Tuesday 3 March 2009

Operation Paperclip

BBC New on-line has an interesting article on Operation Paperclip, the US plan towards the end of the Second World War to obtain as many German scientists as possible.

It has always been a controversial plan - some of the Germans taken to the US have since been accused (with varying degrees of credibility) of performing war crimes.

However, the article is ridiculous in many ways. Take this quote, about a pioneering German flying-wing aircraft:

With its radar-absorbing carbon impregnated plywood skin and swept-back single wing, the 1944 Horten Ho 229 was arguably the first stealth aircraft. The US military made one available to Northrop Aviation, the company which would produce the $2bn B-2 Stealth bomber - to all intents and purposes a modern clone of the Horten - a generation later.
Saying that the B2-bomber was a modern clone of the Ho 229 is, frankly, ridiculous. During the war (well before Operation Paperclip), Northrop made several flying-wing designs, including the prop-driven YB-35. After the war, some of these were converted into the jet-powered YB-49. The Germans themselves did not put much faith in the Ho 229 - they only made three.

I very much doubt that evading radar was in the design spec for the Ho 229; producing a fast, long-range aircraft was. The alleged radar-evasion was just an unintended side effect. Radar itself was very new, and poorly understood.

As for the claim that 'Cruise missiles are still based on the design of the V-1 missile'; you might as well say that the F-22 fighter 'is based on' the Wright Flyer.

The article also fails to mention that Britain had such a plan (Operation Surgeon and others), and so did Russia. Indeed, at the end of the war many German scientists were scurrying around trying to position themselves to be captured by the side they favoured. Most chose the US, but some chose the British, and others, strangely with hindsight, the Russians.
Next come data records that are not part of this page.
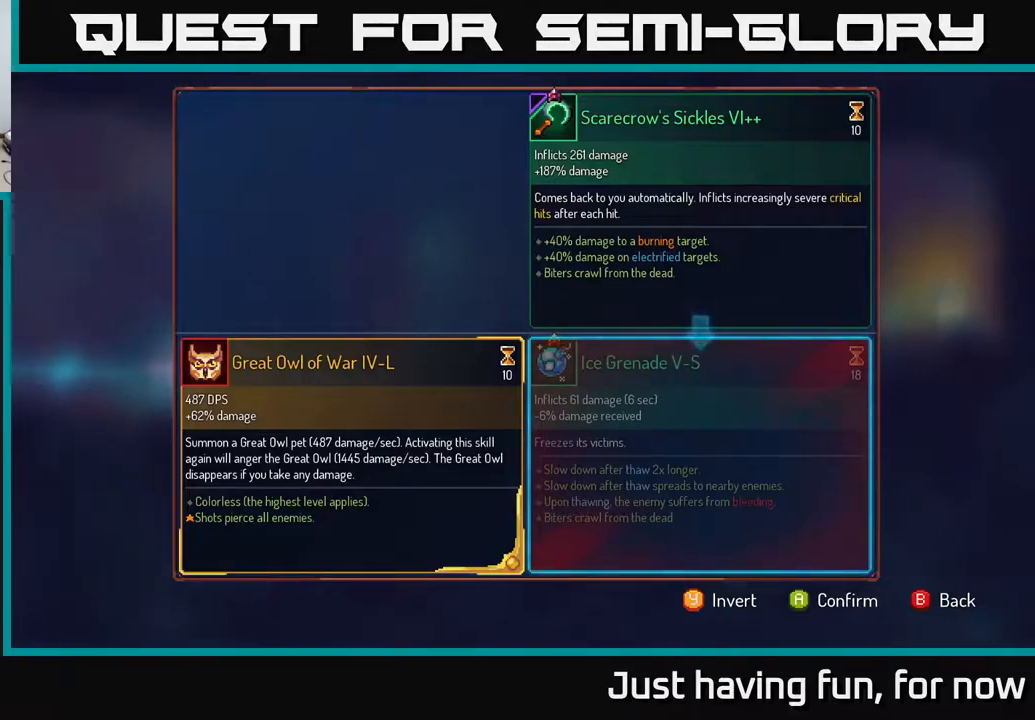
Gameplay with a controller (Xbox layout); each line is a JSON object with the inputs held at the frame after it. "events" lists button and stick changes between this image and that frame as [ms after this image, input, new state], when the widget could be followed in between.
{"buttons": [], "left_stick": "left", "right_stick": "center", "events": [[300, "B", "down"], [383, "left_stick", "left"], [400, "B", "up"]]}
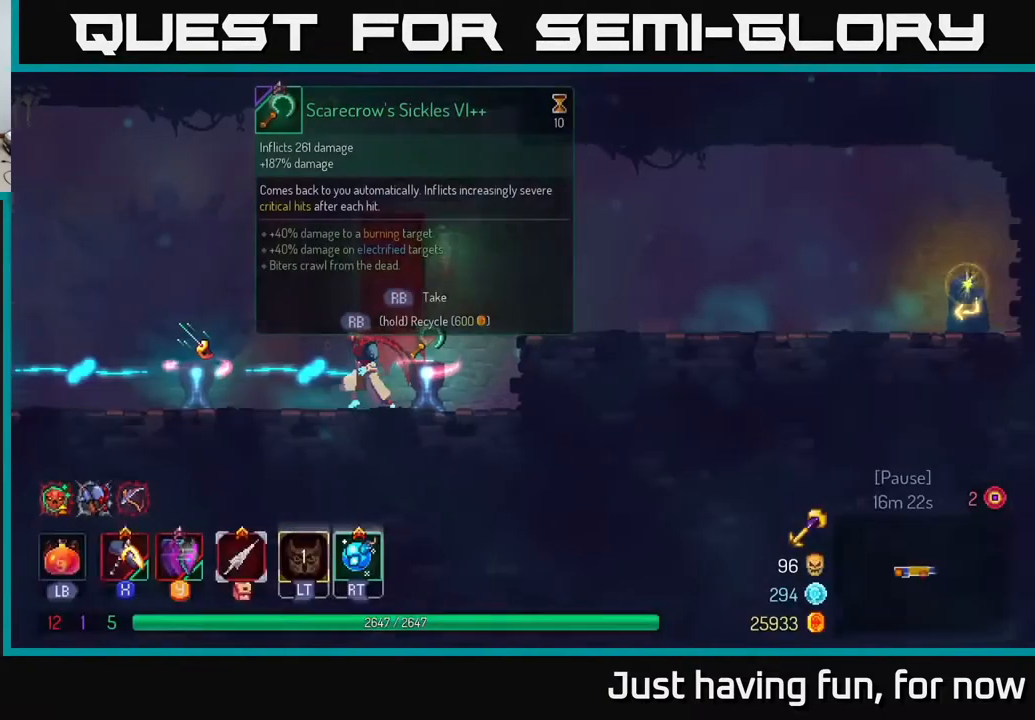
{"buttons": [], "left_stick": "center", "right_stick": "center", "events": [[450, "left_stick", "center"]]}
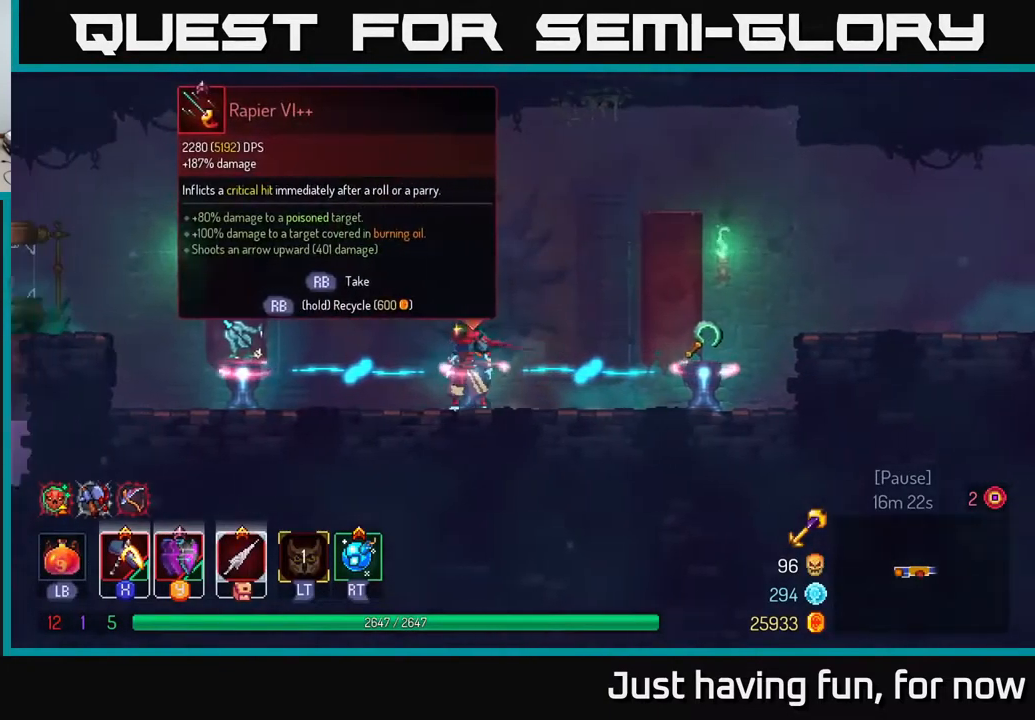
{"buttons": [], "left_stick": "left", "right_stick": "center", "events": [[200, "left_stick", "left"]]}
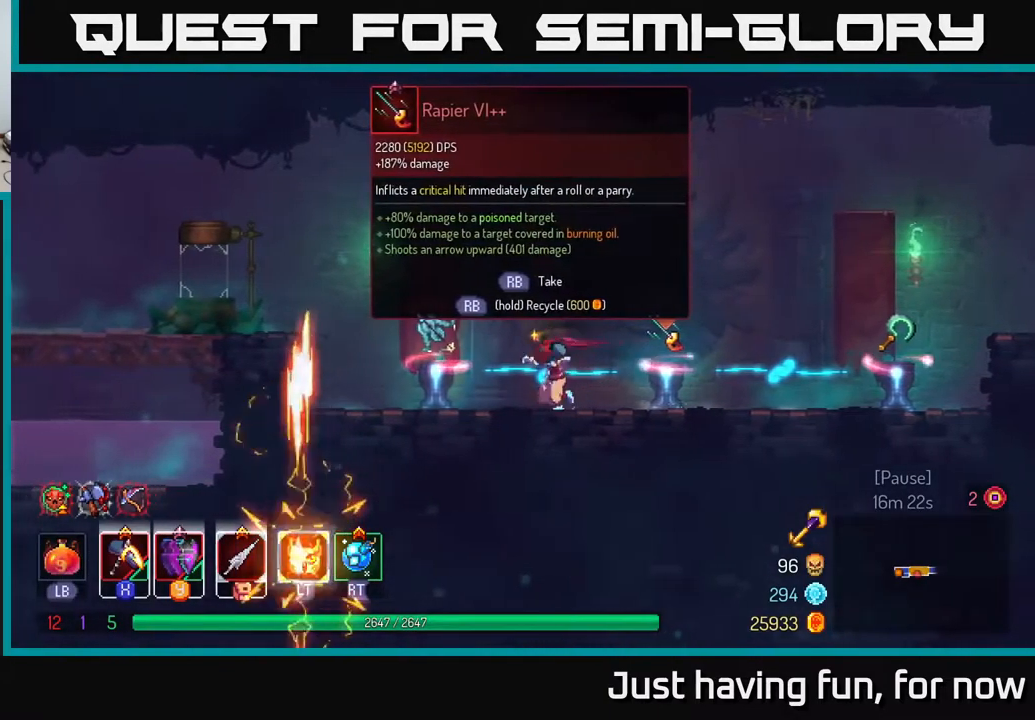
{"buttons": [], "left_stick": "right", "right_stick": "center", "events": [[167, "left_stick", "center"], [433, "left_stick", "right"]]}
In the process they also had to avoid the SS who wanted to prevent them from leaving.Therefore you had the odd situation where some of Von Braun's team went west to the Americans, some went east to the Russians, whilst others stayed behind to be captured by whichever side reached them first.

This all meant that the Allies had a very un-allied race to capture as many scientists, engineers and resources as possible before the war ended. In one case, the American troops advanced to capture a V2 assembly site that was behind the agreed Russian lines. By the time they handed it over to the Russians, virtually everything of use had been removed. On other occasions, American soldiers destroyed prototypes and tooling to avoid them falling into Russian hands. Even as the curtain was falling on the last act of the Second World War, the new Cold War was beginning.